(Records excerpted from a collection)
┄┄┄┄┄┄┄┄┄┄┄┄┄┄┄┄┄┄┄┄

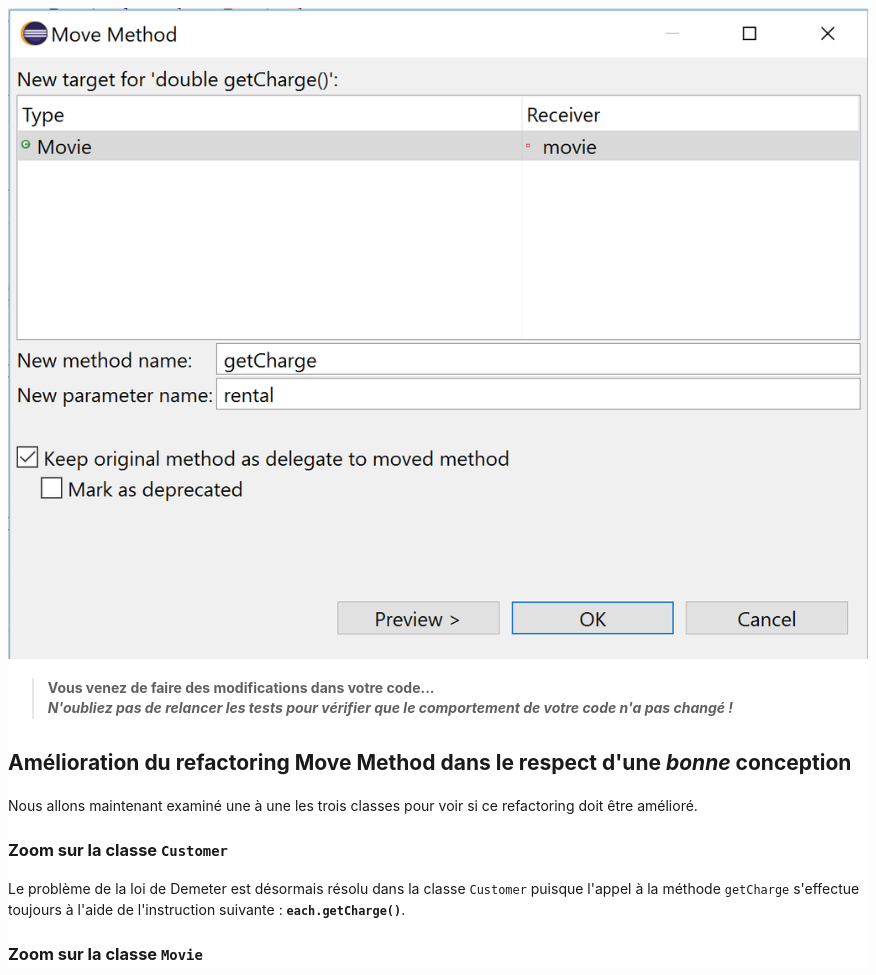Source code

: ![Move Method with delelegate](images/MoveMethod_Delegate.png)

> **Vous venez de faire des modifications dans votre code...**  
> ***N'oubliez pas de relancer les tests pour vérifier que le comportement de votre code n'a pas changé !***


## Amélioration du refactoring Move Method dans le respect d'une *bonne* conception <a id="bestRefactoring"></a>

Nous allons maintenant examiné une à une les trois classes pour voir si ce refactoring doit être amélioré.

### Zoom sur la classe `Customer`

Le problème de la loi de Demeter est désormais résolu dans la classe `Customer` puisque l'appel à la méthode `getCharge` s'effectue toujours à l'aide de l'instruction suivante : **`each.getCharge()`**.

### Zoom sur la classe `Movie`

┄┄┄┄┄┄┄┄┄┄┄┄┄┄┄┄┄┄┄┄

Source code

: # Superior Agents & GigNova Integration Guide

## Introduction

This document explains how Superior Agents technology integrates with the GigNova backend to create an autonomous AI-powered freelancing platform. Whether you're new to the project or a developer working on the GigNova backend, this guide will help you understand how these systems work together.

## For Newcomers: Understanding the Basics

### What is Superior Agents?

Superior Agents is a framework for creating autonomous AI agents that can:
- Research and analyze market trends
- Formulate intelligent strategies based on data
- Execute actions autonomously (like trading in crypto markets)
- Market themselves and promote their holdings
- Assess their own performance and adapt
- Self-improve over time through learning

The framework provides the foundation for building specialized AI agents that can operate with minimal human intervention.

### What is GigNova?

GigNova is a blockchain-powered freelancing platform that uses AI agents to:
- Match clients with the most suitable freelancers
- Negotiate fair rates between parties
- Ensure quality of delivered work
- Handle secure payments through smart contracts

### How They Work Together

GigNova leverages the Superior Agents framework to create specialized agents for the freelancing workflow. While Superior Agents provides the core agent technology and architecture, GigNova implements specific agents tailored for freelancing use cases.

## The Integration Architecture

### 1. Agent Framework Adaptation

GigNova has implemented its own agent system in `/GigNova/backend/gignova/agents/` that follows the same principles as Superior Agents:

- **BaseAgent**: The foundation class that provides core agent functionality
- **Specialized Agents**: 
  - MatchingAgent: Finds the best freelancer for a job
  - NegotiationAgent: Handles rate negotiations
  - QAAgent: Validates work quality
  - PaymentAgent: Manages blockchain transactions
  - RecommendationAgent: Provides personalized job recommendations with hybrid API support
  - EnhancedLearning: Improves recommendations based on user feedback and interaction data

┄┄┄┄┄┄┄┄┄┄┄┄┄┄┄┄┄┄┄┄

**Work task**.
Print, from the entries above, the line with "- RecommendationAgent: Provides", the line with "- EnhancedLearning: Improves" and all lines between them, exactly and with nothing else.

**The completed task**.
  - RecommendationAgent: Provides personalized job recommendations with hybrid API support
  - EnhancedLearning: Improves recommendations based on user feedback and interaction data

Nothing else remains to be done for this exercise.